Consecuencias de la falta de ejercicio durante el embarazo

Existen muchos beneficios del ejercicio regular, incluyendo mantener un peso saludable y protección contra condiciones peligrosas como la presión arterial alta o la diabetes. Durante el embarazo, el ejercicio es incluso más importante, ya que ayuda a mantener la salud de tu bebé y la tuya. La falta de ejercicio puede estar vinculada a muchos problemas relacionados con el embarazo tanto para tu bebé como para ti.

Marco de tiempo

De forma ideal, deberías tener un peso saludable y estar en buena condición antes de embarazarte. Sin embargo, si no te has ejercitado antes del embarazo, debes comenzar tan pronto como sea posible. Necesitarás comenzar lentamente y seguir el consejo de tu médico. Comienza ejercitándote de dos a tres veces por semana y continúa hasta cuatro o más veces por semana una vez que estés lista.

Importancia

La falta de ejercicio durante el embarazo te pone en riesgo de tener complicaciones, como una frecuencia cardíaca y presión arterial incrementada, y te pone en un riesgo adicional de desarrollar diabetes gestacional.
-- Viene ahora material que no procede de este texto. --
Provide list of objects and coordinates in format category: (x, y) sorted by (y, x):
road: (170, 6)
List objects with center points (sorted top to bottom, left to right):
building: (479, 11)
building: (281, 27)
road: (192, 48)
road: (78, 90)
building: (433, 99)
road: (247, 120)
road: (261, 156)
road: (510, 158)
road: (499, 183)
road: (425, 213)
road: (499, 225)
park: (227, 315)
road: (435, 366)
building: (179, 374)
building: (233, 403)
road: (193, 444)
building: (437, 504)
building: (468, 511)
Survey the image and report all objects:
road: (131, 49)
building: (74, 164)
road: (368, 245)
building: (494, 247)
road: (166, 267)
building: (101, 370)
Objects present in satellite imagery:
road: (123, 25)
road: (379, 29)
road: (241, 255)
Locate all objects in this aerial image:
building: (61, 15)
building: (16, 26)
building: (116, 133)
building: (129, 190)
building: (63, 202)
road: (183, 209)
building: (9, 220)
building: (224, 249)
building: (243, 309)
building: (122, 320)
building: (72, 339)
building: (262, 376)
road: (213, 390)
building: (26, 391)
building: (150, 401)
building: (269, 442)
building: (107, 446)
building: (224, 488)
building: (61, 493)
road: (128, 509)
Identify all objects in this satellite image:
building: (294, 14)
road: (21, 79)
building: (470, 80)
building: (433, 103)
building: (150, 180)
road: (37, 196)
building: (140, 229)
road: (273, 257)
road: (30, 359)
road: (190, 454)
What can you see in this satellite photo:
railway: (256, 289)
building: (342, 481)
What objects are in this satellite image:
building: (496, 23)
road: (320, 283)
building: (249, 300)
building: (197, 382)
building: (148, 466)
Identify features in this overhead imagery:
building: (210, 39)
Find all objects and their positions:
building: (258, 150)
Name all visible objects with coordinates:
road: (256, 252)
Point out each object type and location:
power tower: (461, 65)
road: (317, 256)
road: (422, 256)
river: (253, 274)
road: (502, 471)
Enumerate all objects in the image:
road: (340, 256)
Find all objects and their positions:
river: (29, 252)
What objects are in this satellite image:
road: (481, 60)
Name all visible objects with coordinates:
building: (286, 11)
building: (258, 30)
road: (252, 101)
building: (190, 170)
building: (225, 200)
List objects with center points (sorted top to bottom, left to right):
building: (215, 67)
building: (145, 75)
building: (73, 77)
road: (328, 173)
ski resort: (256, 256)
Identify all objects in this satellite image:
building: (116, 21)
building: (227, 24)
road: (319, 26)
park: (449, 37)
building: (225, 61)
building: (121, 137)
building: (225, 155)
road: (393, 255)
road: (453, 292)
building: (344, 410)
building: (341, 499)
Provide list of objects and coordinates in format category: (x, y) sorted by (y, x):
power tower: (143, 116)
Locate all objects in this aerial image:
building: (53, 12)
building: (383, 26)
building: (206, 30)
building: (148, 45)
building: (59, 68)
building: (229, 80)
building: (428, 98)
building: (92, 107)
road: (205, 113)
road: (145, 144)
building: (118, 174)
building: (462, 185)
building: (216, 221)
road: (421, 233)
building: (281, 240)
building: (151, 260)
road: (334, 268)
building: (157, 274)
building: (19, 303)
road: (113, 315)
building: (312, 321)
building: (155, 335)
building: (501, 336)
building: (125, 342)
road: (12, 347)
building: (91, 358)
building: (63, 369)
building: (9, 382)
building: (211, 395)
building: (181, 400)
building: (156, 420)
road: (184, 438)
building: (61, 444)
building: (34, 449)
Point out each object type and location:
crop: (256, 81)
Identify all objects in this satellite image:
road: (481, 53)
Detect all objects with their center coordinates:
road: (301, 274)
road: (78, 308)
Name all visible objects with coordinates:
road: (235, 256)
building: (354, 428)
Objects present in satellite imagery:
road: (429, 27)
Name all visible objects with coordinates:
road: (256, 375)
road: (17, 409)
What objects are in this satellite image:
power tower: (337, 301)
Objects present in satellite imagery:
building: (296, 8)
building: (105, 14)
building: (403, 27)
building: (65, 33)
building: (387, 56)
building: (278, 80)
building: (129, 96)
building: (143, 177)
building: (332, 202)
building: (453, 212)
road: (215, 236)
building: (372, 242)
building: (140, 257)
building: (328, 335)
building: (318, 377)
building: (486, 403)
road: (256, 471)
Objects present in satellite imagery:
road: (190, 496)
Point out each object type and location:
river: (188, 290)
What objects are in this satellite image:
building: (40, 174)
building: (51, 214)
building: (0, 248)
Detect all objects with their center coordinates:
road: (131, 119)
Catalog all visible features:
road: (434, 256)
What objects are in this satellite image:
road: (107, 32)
Todo esto no sólo afecta tu salud, sino también la de tu hijo en el vientre. La falta de ejercicio durante el embarazo también hace que tengas mayor probabilidad de ganar demasiado peso durante estos nueve meses, haciendo que sea más difícil regresar a un peso saludable una vez que el bebé nazca. También puedes experimentar más acidez y problemas de digestión.

Limitaciones

Aunque no debes evitar el ejercicio completamente durante el embarazo, existen ciertas actividades de las que debes alejarte. A menos de que el médico te diga lo contrario, aléjate de actividades que involucren saltar o cambios repentinos de dirección. Por esta razón, la equitación, los deportes de contacto y el esquiar no se consideran seguros. También evita cualquier ejercicio que requiera que te recuestes sobre tu espalda después del primer trimestre.

Conceptos erróneos

Algunas mujeres evitan el ejercicio durante el embarazo porque temen que les provoque un aborto. De acuerdo con la American Pregnancy Association, esto no es cierto. Tampoco es cierto que no debes levantar pesas o cualquier cosa pesada. No sólo es seguro, sino que levantar pesas te puede ayudar a preparar a tu cuerpo para el parto y el nacimiento. Los ejercicios abdominales también son seguros, aunque debes evitar recostarte sobre tu espalda después del primer trimestre. Tampoco necesitas preocuparte porque el ejercicio provoque un parto prematuro. Tu cuerpo no entrará en labor de parto hasta que el bebé y tú estén listos. La antigua instrucción de que las mujeres embarazadas deben mantener su frecuencia cardiaca por debajo de 140 latidos por minuto también ha sido descartada: el American College of Obstetricians and Gynecologists eliminó esa instrucción en la década de 1990 y ahora sugiere que las mujeres embarazadas deben ejercitarse a un ritmo cómodo.

Advertencia

Deja de ejercitarte y contacta tu médico si experimentas sangrado vaginal, dolor inusual, estás mareada, experimentas contracciones prematuras o si sale cualquier tipo de líquido. Consulta con tu médico o partera antes de comenzar cualquier programa de ejercicios, ya que algunas condiciones médicas pueden provocar que el ejercicio haga más daño que bien. Tu médico también quizás quiera colocar algunas restricciones sobre los tipos o la cantidad de ejercicio que debes realizar.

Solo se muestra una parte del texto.